Tale invito risuona oggi con accenti di particolare attualità e urgenza per la vostra e per l’intera comunità ecclesiale di Roma, che, col Sinodo pastorale diocesano, vuole aprirsi alla luce e alla forza dello Spirito per mettersi in un cammino di rinnovamento spirituale e pastorale, nel solco degli insegnamenti del Concilio Vaticano II. Che cosa, in concreto, siamo chiamati a fare?
Occorre, anzitutto, che tutti - presbìteri, diaconi, religiosi e laici, come singoli e come comunità - si convincano che il Sinodo è un appuntamento straordinario di grazia da non perdere e un dono dello Spirito da accogliere con consapevolezza e con impegno. Occorre mettersi tutti in un cammino di conversione, vincendo la tentazione dell’inerzia, della diffidenza e della passività.

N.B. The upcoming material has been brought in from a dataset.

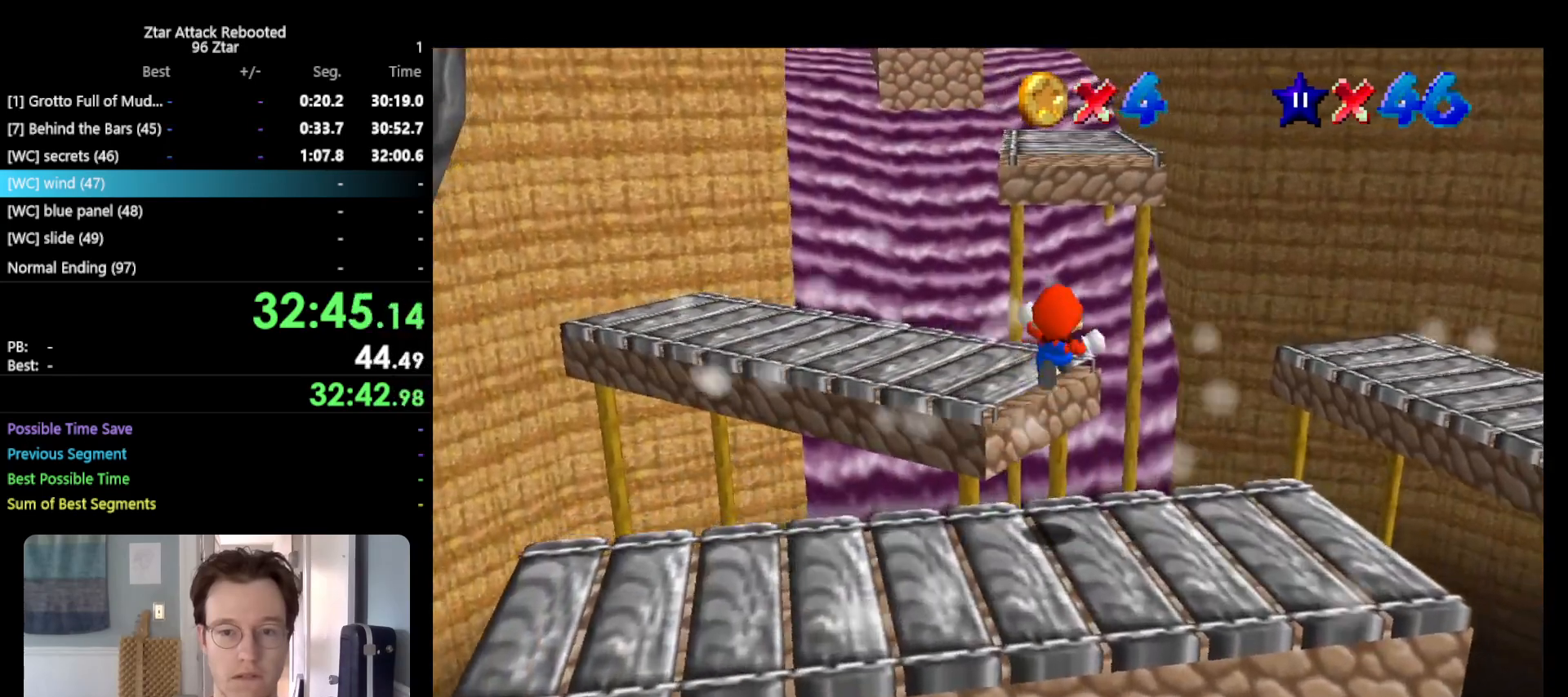
{"buttons": ["Z"], "left_stick": "down-left", "events": [[500, "left_stick", "down-left"]]}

Molti, infatti, che pure si professano cristiani, vivono in una sorta di torpore e nella mediocrità. Spesso la loro vita morale è in contrasto con la fede, che pure dicono di avere; non pochi limitano la loro appartenenza a Cristo e alla Chiesa ad una pratica religiosa saltuaria, fatta solo di appuntamenti religiosi di circostanza; rifuggono da precise responsabilità, accontentandosi di delegare ad altri la missione evangelizzatrice propria di ciascun membro attivo della comunità ecclesiale.
3. A tutti costoro voglio ripetere l’appello che san Paolo rivolgeva ai primi fedeli della Chiesa di Roma, e che la liturgia ci ha oggi riproposto: “Fratelli, è ormai tempo di svegliarvi dal sonno, perché la nostra salvezza è più vicina di quando diventammo credenti. La notte è avanzata, il giorno vicino. Gettiamo via le opere delle tenebre e indossiamo le armi della luce” (Rm 13, 11-12).
Di fronte alla situazione di indifferenza e di imprevidenza descritta dal Vangelo e che ha riscontro nella mentalità e nel costume odierno, la Chiesa di Roma, incamminata verso la conclusione del secondo millennio dell’era cristiana, non può e non deve rimanere inerte e passiva: è spinta dalla volontà stessa di Dio, riconosciuta ed accolta in unione col proprio Vescovo, a prendere una decisione di fondo per rinnovarsi nella vocazione e nella missione affidatale dalla Provvidenza.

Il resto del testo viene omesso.